About this task: Leaving the images out, output each entry below exactly.

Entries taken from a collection
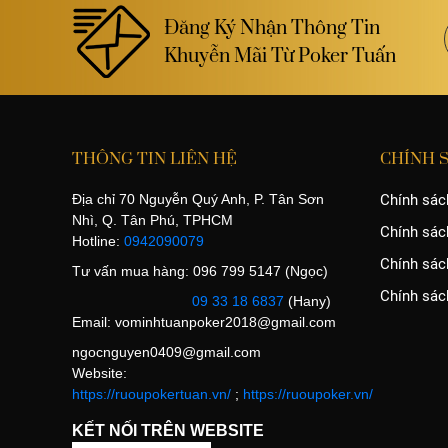
Đăng Ký Nhận Thông Tin
Khuyễn Mãi Từ Poker Tuấn
THÔNG TIN LIÊN HỆ
CHÍNH 
Địa chỉ 70 Nguyễn Quý Anh, P. Tân Sơn
Chính sác
Nhì, Q. Tân Phú, TPHCM
Chính sác
Hotline:
0942090079
Chính sách
Tư vấn mua hàng: 096 799 5147 (Ngọc)
Chính sác
09 33 18 6837
(Hany)
Email:
vominhtuanpoker2018@gmail.com
ngocnguyen0409@gmail.com
Website:
https://ruoupokertuan.vn/
;
https://ruoupoker.vn/
KẾT NỐI TRÊN WEBSITE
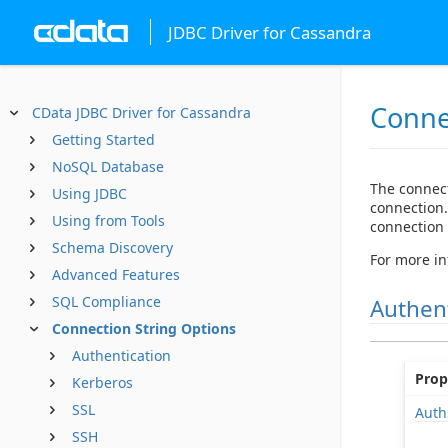
JDBC Driver for Cassandra
Conne
CData JDBC Driver for Cassandra
Getting Started
NoSQL Database
The connect
Using JDBC
connection.
Using from Tools
connection s
Schema Discovery
For more in
Advanced Features
SQL Compliance
Authen
Connection String Options
Authentication
Prop
Kerberos
SSL
Aut
SSH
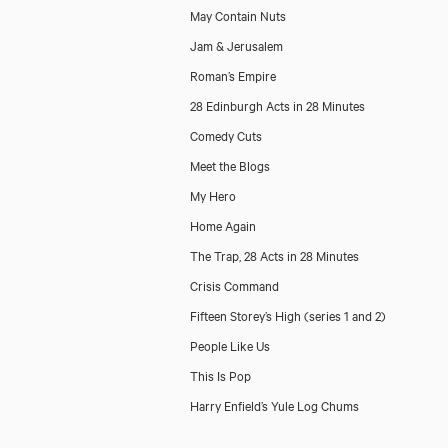
May Contain Nuts
Jam & Jerusalem
Roman’s Empire
28 Edinburgh Acts in 28 Minutes
Comedy Cuts
Meet the Blogs
My Hero
Home Again
The Trap, 28 Acts in 28 Minutes
Crisis Command
Fifteen Storey’s High (series 1 and 2)
People Like Us
This Is Pop
Harry Enfield’s Yule Log Chums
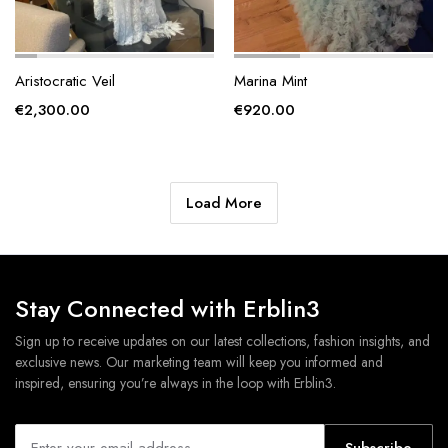
Aristocratic Veil
Marina Mint
€
2,300.00
€
920.00
Load More
Stay Connected with Erblin3
Sign up to receive updates on our latest collections, fashion insights, and
exclusive news. Our marketing team will keep you informed and
inspired, ensuring you’re always in the loop with Erblin3.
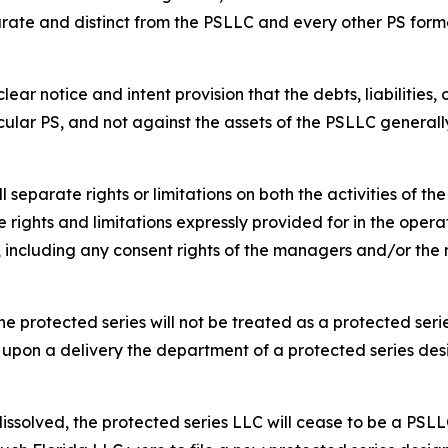
rate and distinct from the PSLLC and every other PS form
ar notice and intent provision that the debts, liabilities,
cular PS, and not against the assets of the PSLLC generall
separate rights or limitations on both the activities of t
 rights and limitations expressly provided for in the opera
s, including any consent rights of the managers and/or t
e protected series will not be treated as a protected serie
 upon a delivery the department of a protected series des
dissolved, the protected series LLC will cease to be a PSLL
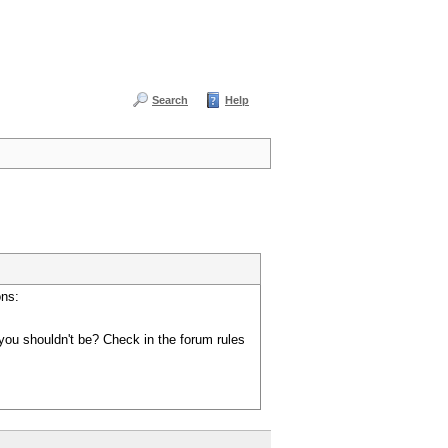
Search
Help
ons:
you shouldn't be? Check in the forum rules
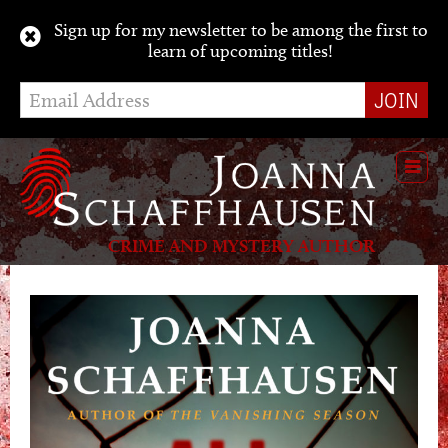
Sign up for my newsletter to be among the first to
learn of upcoming titles!
Toggl
navig
CRIME AND MYSTERY AUTHOR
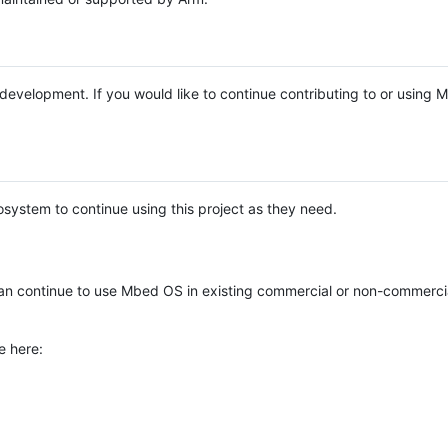
e development. If you would like to continue contributing to or using
system to continue using this project as they need.
n continue to use Mbed OS in existing commercial or non-commerci
e here:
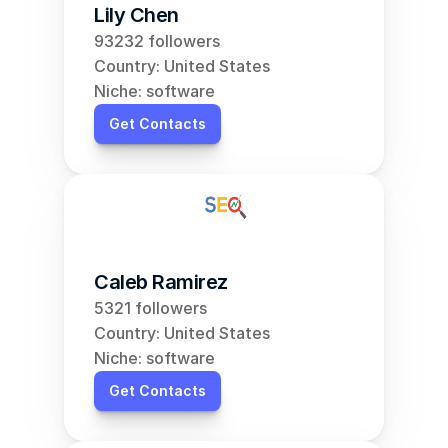
Lily Chen
93232 followers
Country: United States
Niche: software
Get Contacts
Caleb Ramirez
5321 followers
Country: United States
Niche: software
Get Contacts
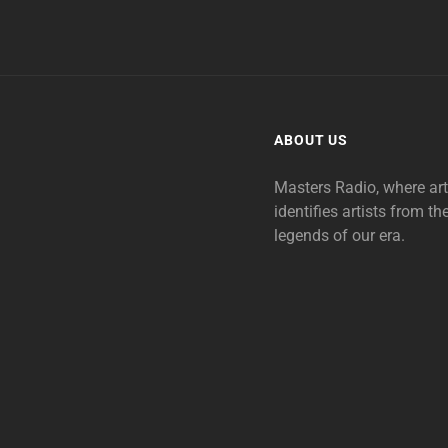
ABOUT US
Masters Radio, where ar
identifies artists from th
legends of our era.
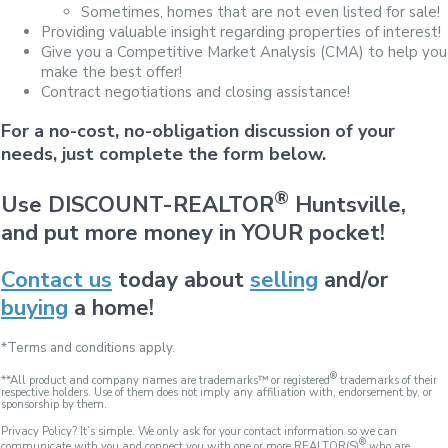
Sometimes, homes that are not even listed for sale!
Providing valuable insight regarding properties of interest!
Give you a Competitive Market Analysis (CMA) to help you
make the best offer!
Contract negotiations and closing assistance!
For a no-cost, no-obligation discussion of your
needs, just complete the form below.
®
Use DISCOUNT-REALTOR
Huntsville,
and put more money in YOUR pocket!
Contact us
today about
selling
and/or
buying
a home!
*Terms and conditions apply.
®
**All product and company names are trademarks™ or registered
trademarks of their
respective holders. Use of them does not imply any affiliation with, endorsement by, or
sponsorship by them.
Privacy Policy? It’s simple. We only ask for your contact information so we can
®
communicate with you and connect you with one or more REALTOR(S)
who are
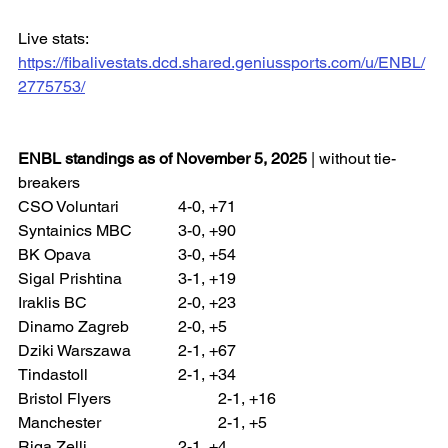
Live stats: 
https://fibalivestats.dcd.shared.geniussports.com/u/ENBL/
2775753/
ENBL standings as of November 5, 2025
 | without tie-
breakers
CSO Voluntari 		4-0, +71
Syntainics MBC 		3-0, +90
BK Opava 			3-0, +54
Sigal Prishtina 		3-1, +19
Iraklis BC 			2-0, +23
Dinamo Zagreb 		2-0, +5
Dziki Warszawa 		2-1, +67
Tindastoll 			2-1, +34
Bristol Flyers 			2-1, +16
Manchester 			2-1, +5
Riga Zelli 			2-1, +4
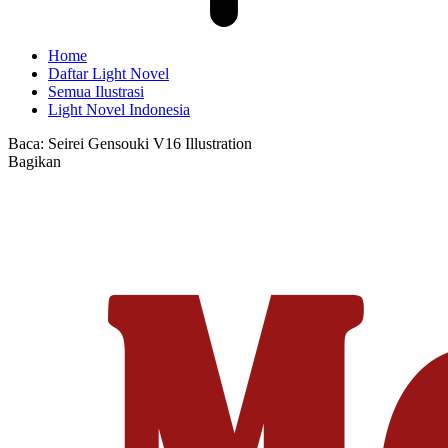
Home
Daftar Light Novel
Semua Ilustrasi
Light Novel Indonesia
Baca:
Seirei Gensouki V16 Illustration
Bagikan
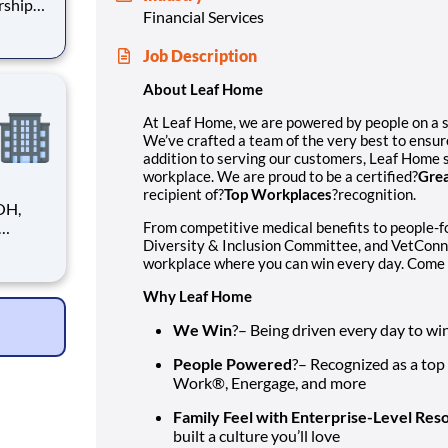
rship
Financial Services
ensure
Job Description
strives
About Leaf Home
At Leaf Home, we are powered by people on a 
We’ve crafted a team of the very best to ensur
addition to serving our customers, Leaf Home s
workplace. We are proud to be a certified?
Grea
recipient of?
Top Workplaces
?recognition.
OH,
From competitive medical benefits to people-
Diversity & Inclusion Committee, and VetConn
tions.
workplace where you can win every day. Come 
le
ve
Why Leaf Home
We Win
?– Being driven every day to wi
People Powered
?– Recognized as a top
Work®, Energage, and more
Family Feel with Enterprise-Level Res
built a culture you’ll love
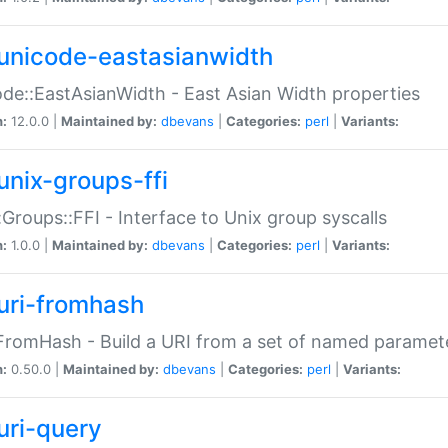
unicode-eastasianwidth
de::EastAsianWidth - East Asian Width properties
n:
12.0.0 |
Maintained by:
dbevans
|
Categories:
perl
|
Variants:
unix-groups-ffi
:Groups::FFI - Interface to Unix group syscalls
n:
1.0.0 |
Maintained by:
dbevans
|
Categories:
perl
|
Variants:
uri-fromhash
FromHash - Build a URI from a set of named paramet
n:
0.50.0 |
Maintained by:
dbevans
|
Categories:
perl
|
Variants:
uri-query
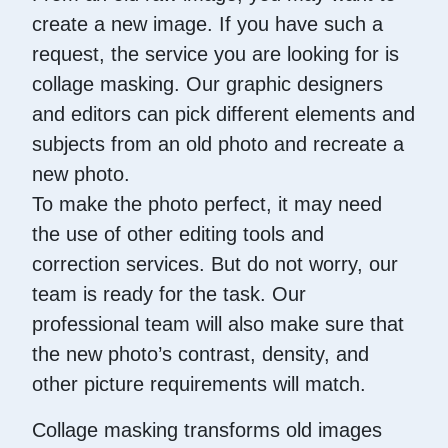
create a new image. If you have such a
request, the service you are looking for is
collage masking. Our graphic designers
and editors can pick different elements and
subjects from an old photo and recreate a
new photo.
To make the photo perfect, it may need
the use of other editing tools and
correction services. But do not worry, our
team is ready for the task. Our
professional team will also make sure that
the new photo’s contrast, density, and
other picture requirements will match.
Collage masking transforms old images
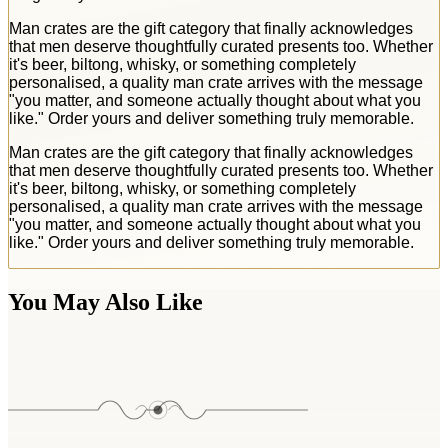
Man crates are the gift category that finally acknowledges
that men deserve thoughtfully curated presents too. Whether
it's beer, biltong, whisky, or something completely
personalised, a quality man crate arrives with the message
"you matter, and someone actually thought about what you
like." Order yours and deliver something truly memorable.
Man crates are the gift category that finally acknowledges
that men deserve thoughtfully curated presents too. Whether
it's beer, biltong, whisky, or something completely
personalised, a quality man crate arrives with the message
"you matter, and someone actually thought about what you
like." Order yours and deliver something truly memorable.
You May Also Like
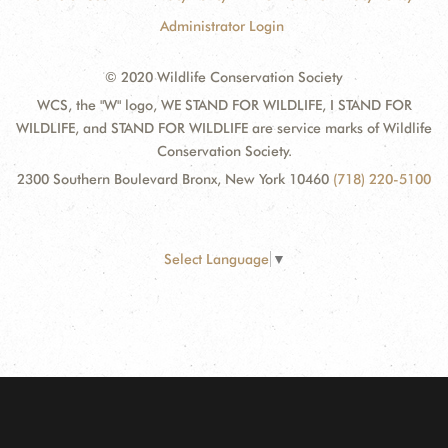
Administrator Login
© 2020 Wildlife Conservation Society
WCS, the "W" logo, WE STAND FOR WILDLIFE, I STAND FOR
WILDLIFE, and STAND FOR WILDLIFE are service marks of Wildlife
Conservation Society.
2300 Southern Boulevard Bronx, New York 10460
(718) 220-5100
Select Language
▼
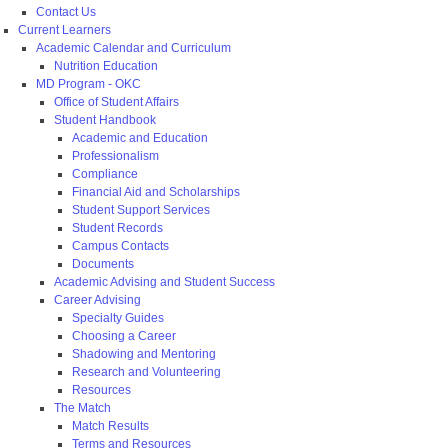
Contact Us
Current Learners
Academic Calendar and Curriculum
Nutrition Education
MD Program - OKC
Office of Student Affairs
Student Handbook
Academic and Education
Professionalism
Compliance
Financial Aid and Scholarships
Student Support Services
Student Records
Campus Contacts
Documents
Academic Advising and Student Success
Career Advising
Specialty Guides
Choosing a Career
Shadowing and Mentoring
Research and Volunteering
Resources
The Match
Match Results
Terms and Resources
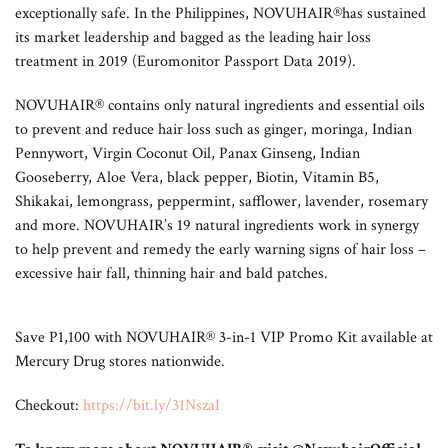
exceptionally safe. In the Philippines, NOVUHAIR®has sustained
its market leadership and bagged as the leading hair loss
treatment in 2019 (Euromonitor Passport Data 2019).
NOVUHAIR® contains only natural ingredients and essential oils
to prevent and reduce hair loss such as ginger, moringa, Indian
Pennywort, Virgin Coconut Oil, Panax Ginseng, Indian
Gooseberry, Aloe Vera, black pepper, Biotin, Vitamin B5,
Shikakai, lemongrass, peppermint, safflower, lavender, rosemary
and more. NOVUHAIR’s 19 natural ingredients work in synergy
to help prevent and remedy the early warning signs of hair loss –
excessive hair fall, thinning hair and bald patches.
Save P1,100 with NOVUHAIR® 3-in-1 VIP Promo Kit available at
Mercury Drug stores nationwide.
Checkout:
https://bit.ly/31NszaI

Response area:
Đăng Ký Nhận Thông Tin
Khuyễn Mãi Từ Poker Tuấn
THÔNG TIN LIÊN HỆ
CHÍNH 
Địa chỉ 70 Nguyễn Quý Anh, P. Tân Sơn
Chính sác
Nhì, Q. Tân Phú, TPHCM
Chính sác
Hotline:
0942090079
Chính sách
Tư vấn mua hàng: 096 799 5147 (Ngọc)
Chính sác
09 33 18 6837
(Hany)
Email:
vominhtuanpoker2018@gmail.com
ngocnguyen0409@gmail.com
Website:
https://ruoupokertuan.vn/
;
https://ruoupoker.vn/
KẾT NỐI TRÊN WEBSITE
JDBC Driver for Cassandra
Conne
CData JDBC Driver for Cassandra
Getting Started
NoSQL Database
The connect
Using JDBC
connection.
Using from Tools
connection s
Schema Discovery
For more in
Advanced Features
SQL Compliance
Authen
Connection String Options
Authentication
Prop
Kerberos
SSL
Aut
SSH
May Contain Nuts
Jam & Jerusalem
Roman’s Empire
28 Edinburgh Acts in 28 Minutes
Comedy Cuts
Meet the Blogs
My Hero
Home Again
The Trap, 28 Acts in 28 Minutes
Crisis Command
Fifteen Storey’s High (series 1 and 2)
People Like Us
This Is Pop
Harry Enfield’s Yule Log Chums
Aristocratic Veil
Marina Mint
€
2,300.00
€
920.00
Load More
Stay Connected with Erblin3
Sign up to receive updates on our latest collections, fashion insights, and
exclusive news. Our marketing team will keep you informed and
inspired, ensuring you’re always in the loop with Erblin3.
rate and distinct from the PSLLC and every other PS form
ar notice and intent provision that the debts, liabilities,
cular PS, and not against the assets of the PSLLC generall
separate rights or limitations on both the activities of t
 rights and limitations expressly provided for in the opera
s, including any consent rights of the managers and/or t
e protected series will not be treated as a protected serie
 upon a delivery the department of a protected series des
dissolved, the protected series LLC will cease to be a PSLL
Search
Help
ons:
you shouldn't be? Check in the forum rules
Sign up for my newsletter to be among the first to
learn of upcoming titles!
Toggl
navig
CRIME AND MYSTERY AUTHOR
e development. If you would like to continue contributing to or using
system to continue using this project as they need.
n continue to use Mbed OS in existing commercial or non-commerci
e here:
Lily Chen
93232 followers
Country: United States
Niche: software
Get Contacts
Caleb Ramirez
5321 followers
Country: United States
Niche: software
Get Contacts
ABOUT US
Masters Radio, where ar
identifies artists from th
legends of our era.
Sometimes, homes that are not even listed for sale!
Providing valuable insight regarding properties of interest!
Give you a Competitive Market Analysis (CMA) to help you
make the best offer!
Contract negotiations and closing assistance!
For a no-cost, no-obligation discussion of your
needs, just complete the form below.
®
Use DISCOUNT-REALTOR
Huntsville,
and put more money in YOUR pocket!
Contact us
today about
selling
and/or
buying
a home!
*Terms and conditions apply.
®
**All product and company names are trademarks™ or registered
trademarks of their
respective holders. Use of them does not imply any affiliation with, endorsement by, or
sponsorship by them.
Privacy Policy? It’s simple. We only ask for your contact information so we can
®
communicate with you and connect you with one or more REALTOR(S)
who are
Live stats: 
https://fibalivestats.dcd.shared.geniussports.com/u/ENBL/
2775753/
ENBL standings as of November 5, 2025
 | without tie-
breakers
CSO Voluntari 		4-0, +71
Syntainics MBC 		3-0, +90
BK Opava 			3-0, +54
Sigal Prishtina 		3-1, +19
Iraklis BC 			2-0, +23
Dinamo Zagreb 		2-0, +5
Dziki Warszawa 		2-1, +67
Tindastoll 			2-1, +34
Bristol Flyers 			2-1, +16
Manchester 			2-1, +5
Riga Zelli 			2-1, +4
Home
Daftar Light Novel
Semua Ilustrasi
Light Novel Indonesia
Baca:
Seirei Gensouki V16 Illustration
Bagikan
rship
Financial Services
ensure
Job Description
strives
About Leaf Home
At Leaf Home, we are powered by people on a 
We’ve crafted a team of the very best to ensur
addition to serving our customers, Leaf Home s
workplace. We are proud to be a certified?
Grea
recipient of?
Top Workplaces
?recognition.
OH,
From competitive medical benefits to people-
Diversity & Inclusion Committee, and VetConn
tions.
workplace where you can win every day. Come 
le
ve
Why Leaf Home
We Win
?– Being driven every day to wi
People Powered
?– Recognized as a top
Work®, Energage, and more
Family Feel with Enterprise-Level Res
built a culture you’ll love
unicode-eastasianwidth
de::EastAsianWidth - East Asian Width properties
n:
12.0.0 |
Maintained by:
dbevans
|
Categories:
perl
|
Variants:
unix-groups-ffi
:Groups::FFI - Interface to Unix group syscalls
n:
1.0.0 |
Maintained by:
dbevans
|
Categories:
perl
|
Variants:
uri-fromhash
FromHash - Build a URI from a set of named paramet
n:
0.50.0 |
Maintained by:
dbevans
|
Categories:
perl
|
Variants:
uri-query
create a new image. If you have such a
request, the service you are looking for is
collage masking. Our graphic designers
and editors can pick different elements and
subjects from an old photo and recreate a
new photo.
To make the photo perfect, it may need
the use of other editing tools and
correction services. But do not worry, our
team is ready for the task. Our
professional team will also make sure that
the new photo’s contrast, density, and
other picture requirements will match.
Collage masking transforms old images
Man crates are the gift category that finally acknowledges
that men deserve thoughtfully curated presents too. Whether
it's beer, biltong, whisky, or something completely
personalised, a quality man crate arrives with the message
"you matter, and someone actually thought about what you
like." Order yours and deliver something truly memorable.
Man crates are the gift category that finally acknowledges
that men deserve thoughtfully curated presents too. Whether
it's beer, biltong, whisky, or something completely
personalised, a quality man crate arrives with the message
"you matter, and someone actually thought about what you
like." Order yours and deliver something truly memorable.
You May Also Like
Administrator Login
© 2020 Wildlife Conservation Society
WCS, the "W" logo, WE STAND FOR WILDLIFE, I STAND FOR
WILDLIFE, and STAND FOR WILDLIFE are service marks of Wildlife
Conservation Society.
2300 Southern Boulevard Bronx, New York 10460
(718) 220-5100
Select Language
▼
Contact Us
Current Learners
Academic Calendar and Curriculum
Nutrition Education
MD Program - OKC
Office of Student Affairs
Student Handbook
Academic and Education
Professionalism
Compliance
Financial Aid and Scholarships
Student Support Services
Student Records
Campus Contacts
Documents
Academic Advising and Student Success
Career Advising
Specialty Guides
Choosing a Career
Shadowing and Mentoring
Research and Volunteering
Resources
The Match
Match Results
Terms and Resources
exceptionally safe. In the Philippines, NOVUHAIR®has sustained
its market leadership and bagged as the leading hair loss
treatment in 2019 (Euromonitor Passport Data 2019).
NOVUHAIR® contains only natural ingredients and essential oils
to prevent and reduce hair loss such as ginger, moringa, Indian
Pennywort, Virgin Coconut Oil, Panax Ginseng, Indian
Gooseberry, Aloe Vera, black pepper, Biotin, Vitamin B5,
Shikakai, lemongrass, peppermint, safflower, lavender, rosemary
and more. NOVUHAIR’s 19 natural ingredients work in synergy
to help prevent and remedy the early warning signs of hair loss –
excessive hair fall, thinning hair and bald patches.
Save P1,100 with NOVUHAIR® 3-in-1 VIP Promo Kit available at
Mercury Drug stores nationwide.
Checkout:
https://bit.ly/31NszaI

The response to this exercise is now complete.